Almost like a museum is a place called The Story of Lisbon.  It is down on a major square of the city called the Pra├ža do Commercio which is right on the riverfront.  This is where the king and his son were assasinated in 1908, which led to the founding of the Republic in 1910, and also where the 1974 Carnation Revolution started that turned Portugal back to a democracy after the death of Salazar.  The Story of Lisbon is one of those places where you move around with an audio tape through rooms with video or other displays.  So we saw and heard about the Phoenicians and the Romans, the Age of Discovery, the earthquake, and the rebuilding of the city.
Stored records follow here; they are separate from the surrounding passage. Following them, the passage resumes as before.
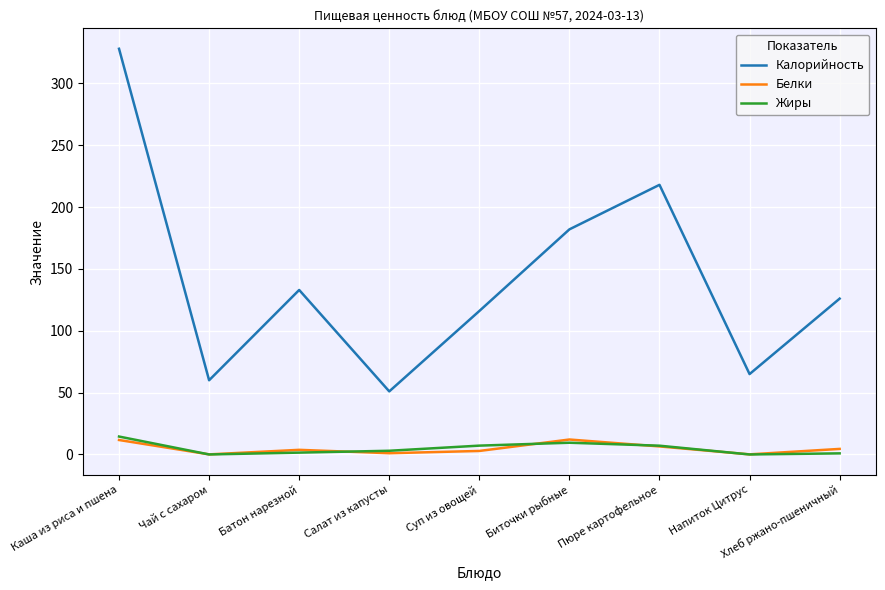

At which category is the sum across all series the highest?

Каша из риса и пшена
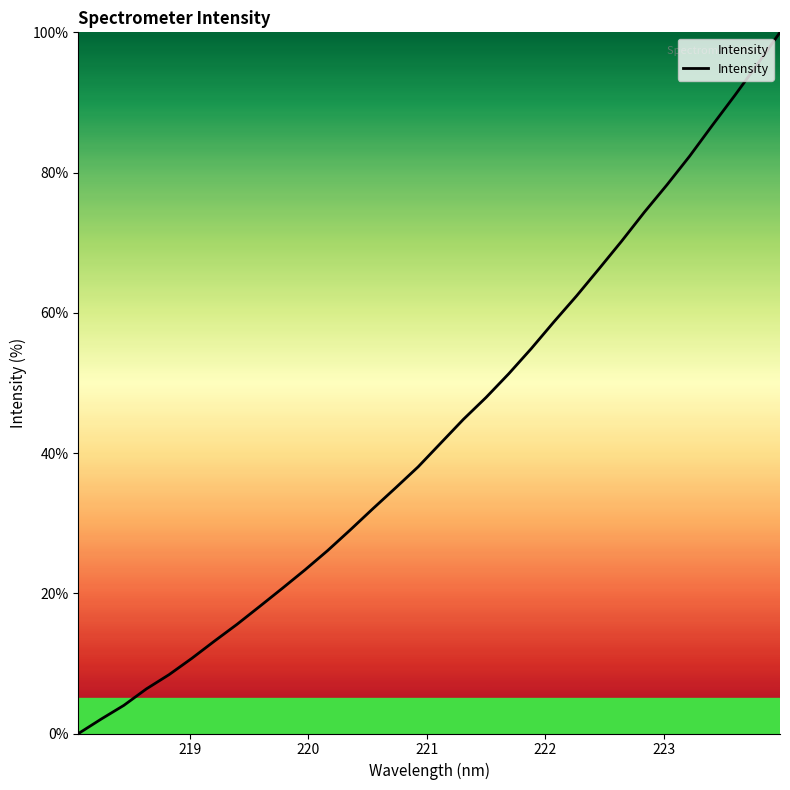

What is the difference between the maximum and minimum values?

100.0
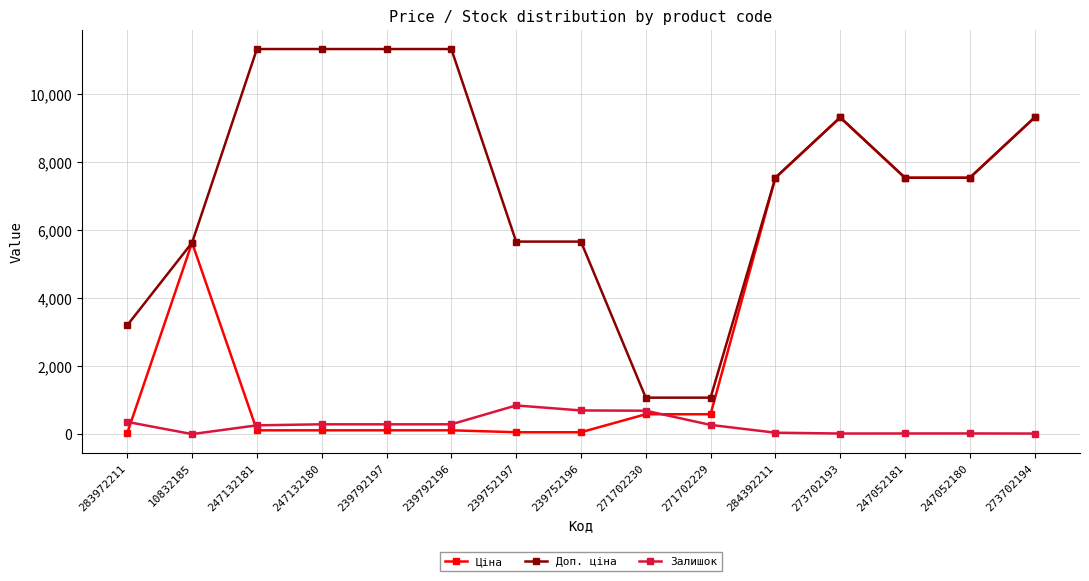

True or false: Ціна has more than 0 points higher than both neighbors.

True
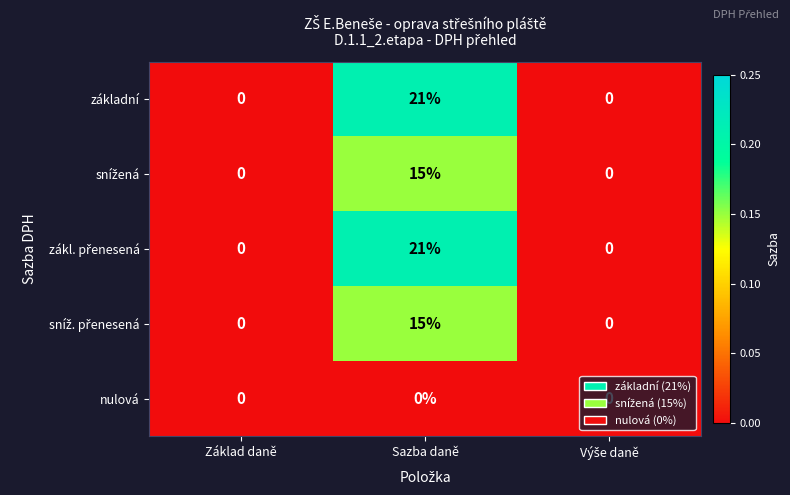

The value of základní at Sazba daně is 13. True or false?

False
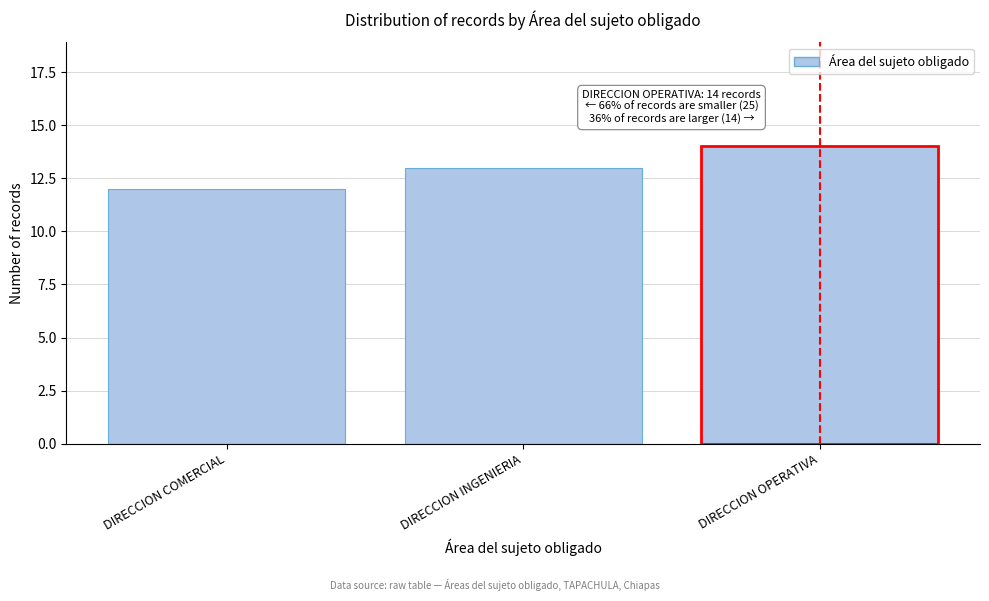

Reading left to right, transcribe all the data shown in this chart.

DIRECCION COMERCIAL=12	DIRECCION INGENIERIA=13	DIRECCION OPERATIVA=14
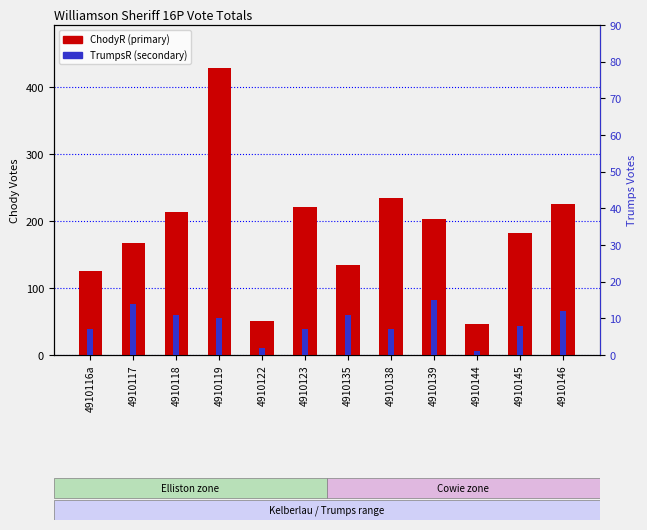

Reading left to right, list all the values displayed in this chart.

ChodyR_16P_Williamson Sheriff: 126	168	214	429	51	222	135	234	203	46	182	225
TrumpsR_16P_Williamson Sheriff: 7	14	11	10	2	7	11	7	15	1	8	12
View of Castle and Lisbon from Church of Santa Gracia
 On one of the hills overlooking the city there is the medieval Castle of Sao Jorge.  (St. George because the queen was English.)  There have been fortifications there since the Iron Age, and the Moors built the first castle.  When they were driven out, the new Portuguese kings expanded the castle, but it was mostly abandoned after the earthquake.  However, the area around the castle was not much damaged then, so it is a maze of narrow picturesque streets and old churches.  We had great views of the city from the castle walls.  We have been into 2 churches so far.  They are less massive and fortress like than those in Spain, but still fairly dark with few windows but usually ornate chapels and altars.
Discoverers Monument

Detail of Discoverers
We took one day so far to go west a few kilometers to the area of Belem, which has many monuments.  We walked along the riverfront to the Discoverers Monument, which is a large ship like sculpture with 33 figures led by Henry the Navigator and including Vasco da Gama.  The monument was built in 1960 in honor of the 500th anniversary of Henry’s death.  The only woman in the group is Henry’s mother Philippa of Lancaster.  A little further down the river walk is the Tower of Belem, built in the early part of the 16th century to guard the approach to Lisbon’s harbor.  It is built in the Manueline style (named after the king), which is very ornate.  King Manuel was able to take all the wealth coming in from Portugual’s new empire to start a big building campaign.  There is a 2 story bastion for the cannons, dungeons and storage underneath, and a smaller 4 story tower rising above, which provides good views of the river mouth.  There is also a large monastery in Belem, but we will visit it another day.
Tower of Belem

Detail of Tower
For Ron’s birthday, we went to see the movie Night Train to Lisbon, in English with Portuguese subtitles, which I think has not been released in the States yet.  It stars Jeremy Irons as a Swiss professor who comes to Lisbon in search of information about an obscure Portuguese author whose one book he has gotten immersed in.  Most of the movie is about the author and his activities during his youth in the Salazar era of the early Seventies.  The professor looks up many of the author’s friends who have survived to the present, and gets them talking about the past, which has been wrapped up in a code of silence.  We enjoyed the movie for this glimpse of Lisbon’s recent history, and for the Lisbon landscape.  Ron has started reading the book, which he finds is very different from the movie!